2 min Security

Dutch entrepreneur discovers potentially dangerous typo in mail addresses

Dutch entrepreneur discovers potentially dangerous typo in mail addresses

A Dutch internet entrepreneur who manages the .ml domain extension for the Malian government has discovered that a typo has caused many U.S. military emails containing sensitive information to be sent to this African country.

Johannes Zuurbier discovered that American military e-mails were often sent to the domain. This was because of a typo in the domain extension in an e-mail address. American soldiers often typed in .ml as the extension at the end of an e-mail address, when it should have been .mil. The latter extension is assigned to the U.S. military.

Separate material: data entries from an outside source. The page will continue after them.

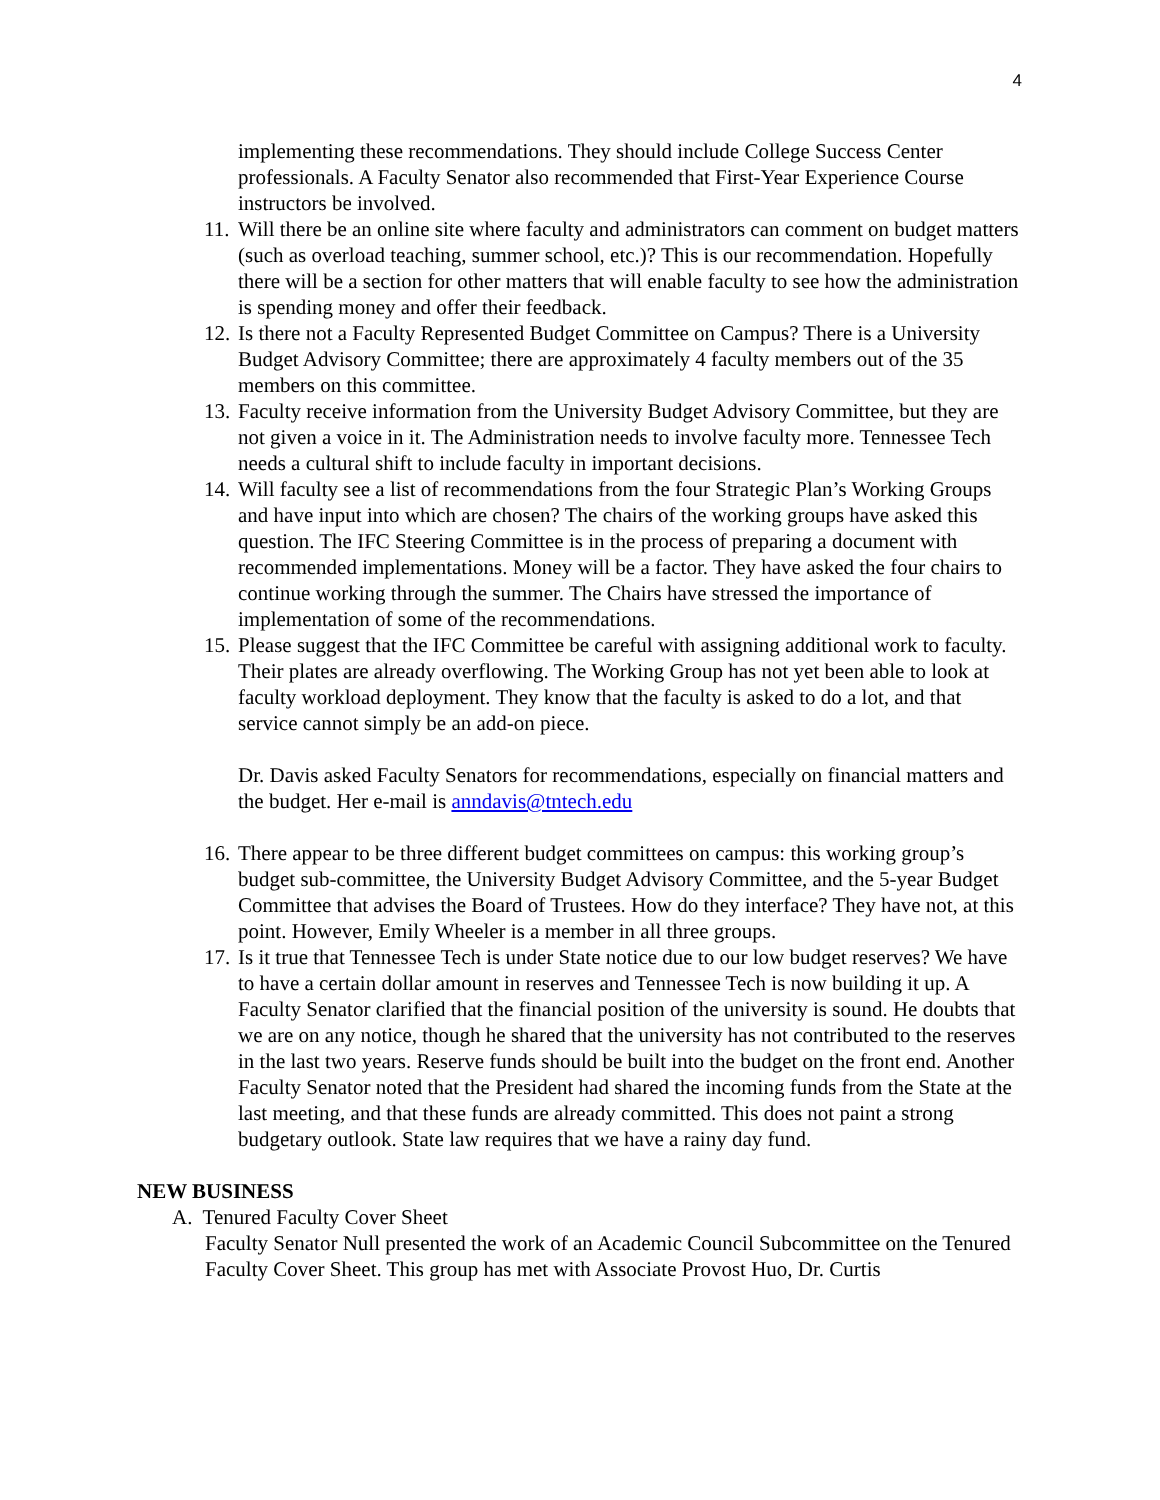4
implementing these recommendations. They should include College Success Center professionals. A Faculty Senator also recommended that First-Year Experience Course instructors be involved.
11. Will there be an online site where faculty and administrators can comment on budget matters (such as overload teaching, summer school, etc.)? This is our recommendation. Hopefully there will be a section for other matters that will enable faculty to see how the administration is spending money and offer their feedback.
12. Is there not a Faculty Represented Budget Committee on Campus? There is a University Budget Advisory Committee; there are approximately 4 faculty members out of the 35 members on this committee.
13. Faculty receive information from the University Budget Advisory Committee, but they are not given a voice in it. The Administration needs to involve faculty more. Tennessee Tech needs a cultural shift to include faculty in important decisions.
14. Will faculty see a list of recommendations from the four Strategic Plan’s Working Groups and have input into which are chosen? The chairs of the working groups have asked this question. The IFC Steering Committee is in the process of preparing a document with recommended implementations. Money will be a factor. They have asked the four chairs to continue working through the summer. The Chairs have stressed the importance of implementation of some of the recommendations.
15. Please suggest that the IFC Committee be careful with assigning additional work to faculty. Their plates are already overflowing. The Working Group has not yet been able to look at faculty workload deployment. They know that the faculty is asked to do a lot, and that service cannot simply be an add-on piece.
Dr. Davis asked Faculty Senators for recommendations, especially on financial matters and the budget. Her e-mail is anndavis@tntech.edu
16. There appear to be three different budget committees on campus: this working group’s budget sub-committee, the University Budget Advisory Committee, and the 5-year Budget Committee that advises the Board of Trustees. How do they interface? They have not, at this point. However, Emily Wheeler is a member in all three groups.
17. Is it true that Tennessee Tech is under State notice due to our low budget reserves? We have to have a certain dollar amount in reserves and Tennessee Tech is now building it up. A Faculty Senator clarified that the financial position of the university is sound. He doubts that we are on any notice, though he shared that the university has not contributed to the reserves in the last two years. Reserve funds should be built into the budget on the front end. Another Faculty Senator noted that the President had shared the incoming funds from the State at the last meeting, and that these funds are already committed. This does not paint a strong budgetary outlook. State law requires that we have a rainy day fund.
NEW BUSINESS
A. Tenured Faculty Cover Sheet
Faculty Senator Null presented the work of an Academic Council Subcommittee on the Tenured Faculty Cover Sheet. This group has met with Associate Provost Huo, Dr. Curtis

According to Financial Times, the Dutch administrator of the country domain for Mali noticed this error and saw that the misdirected emails often contained sensitive information. These include diplomatic documents, tax assessments, passwords and the travel details of top officers. Also involved are many e-mails from suppliers to the U.S. military.

Urgent action needed

Zuurbier has notified the U.S. military government several times of the typo and the impact it has on emails sent. According to him, it is extremely important that the Americans start paying close attention to these typo’s, as responsibility for the .ml domain will soon be transferred to the Malian government.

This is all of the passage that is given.